*** SELECTED EXCERPT ***

Kobe Bryant’s First Summer League Didn’t Do Him Any Favors With His Los Angeles Lakers Teammates: ‘He Never Passed the Ball. That’s Not an Exaggeration’
Once Shaquille O’Neal made his exit from the Los Angeles Lakers, LA became Kobe Bryant’s team. Literally and figuratively.
There was a dark period in Bryant’s career during which he played with the likes of Smush Parker and Chris Mihm. It was that team that surrounded Kobe when he dropped 81 points on the Toronto Raptors. Out of necessity, the Lakers’ offense ran through Kobe Bean. But there was also a certain part of The Mamba that enjoyed being able to dominate the ball.
That desire to own an entire offense went back to Bryant’s time at Lower Merion High School when he averaged nearly 40 points per game his senior season with inferior teammates surrounding him. But it also filtered into Kobe’s first summer league, where even amongst professionals and older players, Bryant felt like it was his team.
Between Kobe’s two best Lakers teams, he dominated LA’s offense
Disclaimer: There wasn’t necessarily a time when Bryant didn’t think he should have the ball on every possession. There are plenty of stories about his time with Shaq in which the Diesel chronicles this in detail.
After that duo’s three-peat from 2000-02, and before the Kobe-Pau Gasol championship teams in 2009 and 2010, Bryant was left wanting for talent.

*** End of SELECTED EXCERPT ***
*** RECORDS SUPPLIED ***

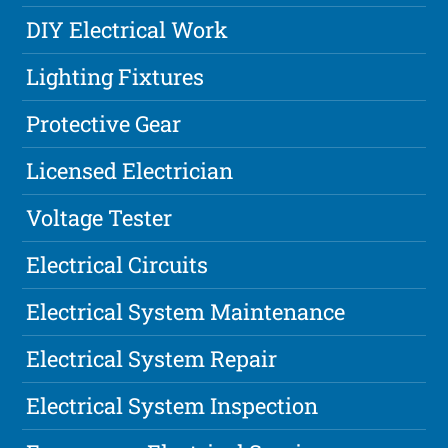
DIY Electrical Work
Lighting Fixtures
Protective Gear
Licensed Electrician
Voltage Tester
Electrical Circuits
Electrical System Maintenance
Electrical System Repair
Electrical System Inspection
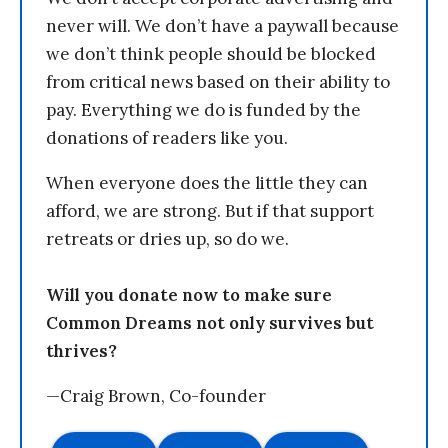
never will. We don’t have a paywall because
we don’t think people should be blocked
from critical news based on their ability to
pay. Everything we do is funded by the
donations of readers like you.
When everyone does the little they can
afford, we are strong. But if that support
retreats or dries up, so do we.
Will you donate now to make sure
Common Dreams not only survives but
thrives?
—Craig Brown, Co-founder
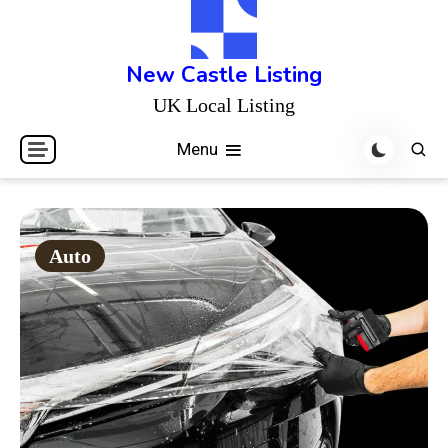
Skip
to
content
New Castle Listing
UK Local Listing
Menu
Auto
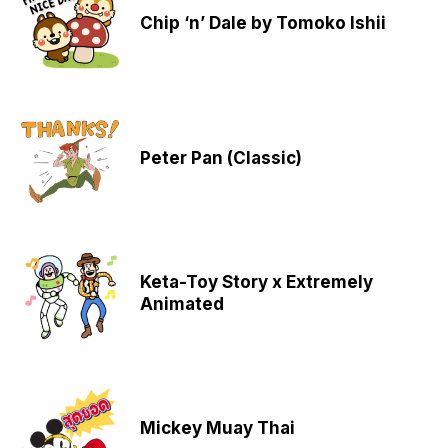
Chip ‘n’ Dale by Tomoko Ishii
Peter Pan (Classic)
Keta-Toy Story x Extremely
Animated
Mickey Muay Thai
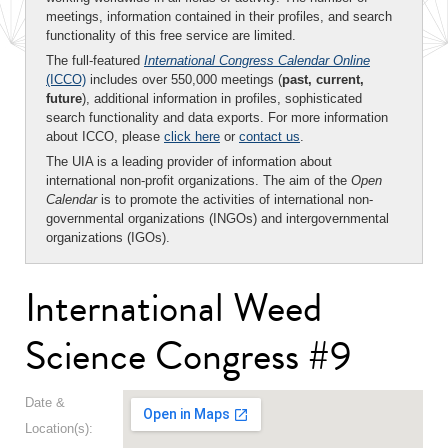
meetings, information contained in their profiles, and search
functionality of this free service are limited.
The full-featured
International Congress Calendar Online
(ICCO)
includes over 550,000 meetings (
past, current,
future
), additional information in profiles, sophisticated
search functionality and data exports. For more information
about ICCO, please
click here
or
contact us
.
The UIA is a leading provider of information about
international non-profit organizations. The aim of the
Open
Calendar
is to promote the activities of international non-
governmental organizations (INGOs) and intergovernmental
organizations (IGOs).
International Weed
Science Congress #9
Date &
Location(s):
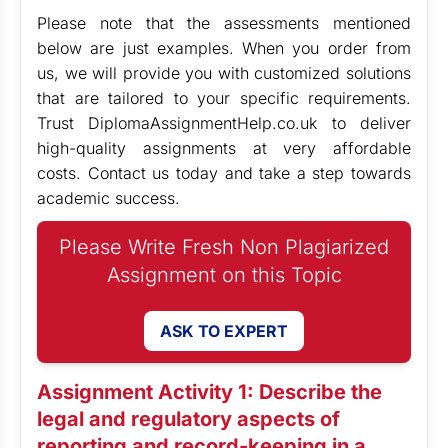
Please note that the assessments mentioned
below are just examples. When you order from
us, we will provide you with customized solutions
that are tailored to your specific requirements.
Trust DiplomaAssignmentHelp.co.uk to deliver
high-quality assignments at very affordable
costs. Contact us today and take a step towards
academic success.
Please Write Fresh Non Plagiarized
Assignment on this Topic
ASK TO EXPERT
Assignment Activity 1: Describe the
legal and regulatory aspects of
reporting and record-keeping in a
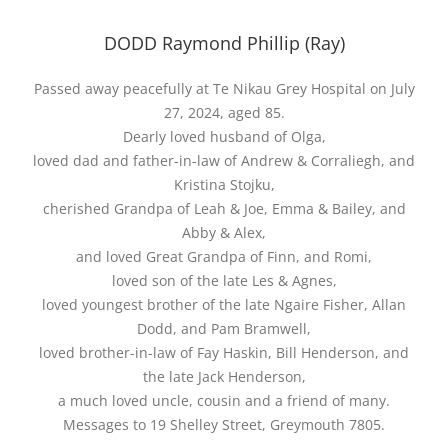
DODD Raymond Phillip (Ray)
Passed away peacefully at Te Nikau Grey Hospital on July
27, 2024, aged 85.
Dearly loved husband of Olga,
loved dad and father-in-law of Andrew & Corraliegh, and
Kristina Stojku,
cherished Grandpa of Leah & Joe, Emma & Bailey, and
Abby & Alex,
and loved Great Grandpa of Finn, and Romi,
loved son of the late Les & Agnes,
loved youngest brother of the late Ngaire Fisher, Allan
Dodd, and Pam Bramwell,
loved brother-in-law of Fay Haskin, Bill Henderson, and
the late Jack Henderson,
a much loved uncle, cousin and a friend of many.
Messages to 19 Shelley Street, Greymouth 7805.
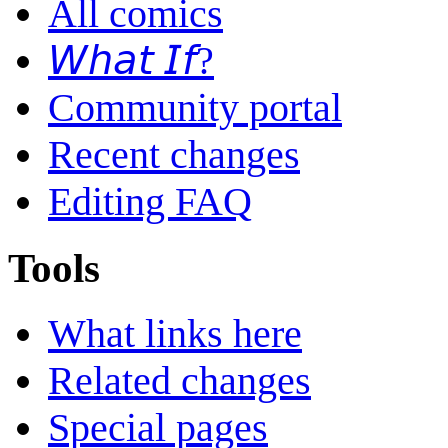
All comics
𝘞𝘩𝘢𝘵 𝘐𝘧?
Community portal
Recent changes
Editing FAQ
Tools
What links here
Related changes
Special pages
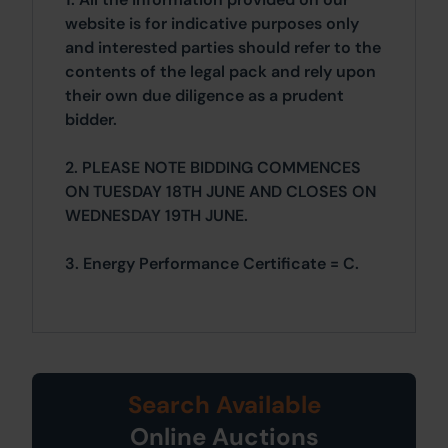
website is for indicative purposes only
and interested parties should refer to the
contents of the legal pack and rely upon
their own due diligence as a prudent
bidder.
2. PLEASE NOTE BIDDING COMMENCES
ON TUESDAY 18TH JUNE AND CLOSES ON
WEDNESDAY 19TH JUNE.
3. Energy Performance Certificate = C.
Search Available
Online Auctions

*** End of RECORDS SUPPLIED ***

ASSIGNED TASK A: In the piece about Kobe Bryant's first summer league, how many points did Bryant score against the Toronto Raptors?
ASSIGNED TASK B: Continue the article about Kobe Bryant's first summer league from its last sentence.

TASK OUTPUT A: 81 points.

TASK OUTPUT B:
The Lakers missed the playoffs in the 2004-05 season and didn’t make it out of the first round the following two years. These were the lean years in which Kobe got his chance to rule LA.
The five-time champion never had a usage rate below 25 after his rookie season. He had a career usage rate of 31.8, but between the ’04-05 season and the ’07-08 season, his average was 34.9, and his career high was 38.7 in 2005-06.
Bryant certainly had the “gimme the damn ball” gene in him.
Kobe Bryant’s first summer league should have been a sign
Kobe, by his admission, entered the league as an arrogant 18-year-old who thought he was going to dominate the NBA. The 1996 Summer League was his first chance to prove it.
He took that opportunity and ran with it.
As detailed in Three Ring Circus by Jeff Pearlman, his teammates quickly discovered they were about to be a part of The Summer of Kobe.
Bryant had no hesitation in waving older, more experienced teammates out of the way and didn’t mind laying into them for what he deemed poor shot selection, which is almost the definition of irony.
Sure, it’s not like he had All-Star teammates, but there were legitimate NBA players on that roster, like Corie Blount, a two-year veteran who had spent time with the Chicago Bulls. (A rookie named Derek Fisher was also on that team. A random, unimportant but kind of interesting note.)
Blount played at the University of Cincinnati and was a vital part of a Final Four team with the Bearcats. He went on to play 11 NBA seasons. Still, he wasn’t immune to Kobe’s ball dominance.
“He never passed the ball. That’s not an exaggeration. When the ball came to him, he wasn’t giving it up.”Lakers’ forward Corie Blount on Kobe Bryant during the 1996 NBA Summer League
That desire to dominate the ball never really left, it was just held in check
When the two-time scoring champ poured in his 81 on Toronto, he did so on 46 shots. His fellow starters during that game were Lamar Odom, Mihm, Kwame Brown, and Parker.
Those four combined for 31 shot attempts. Even five players who came off the bench that night only brought that total to 42, still four attempts fewer than Bryant — who had two total assists that game.
He averaged more than 27 shots per night that season when LA finished 45-37 and lost in the first round of the playoffs.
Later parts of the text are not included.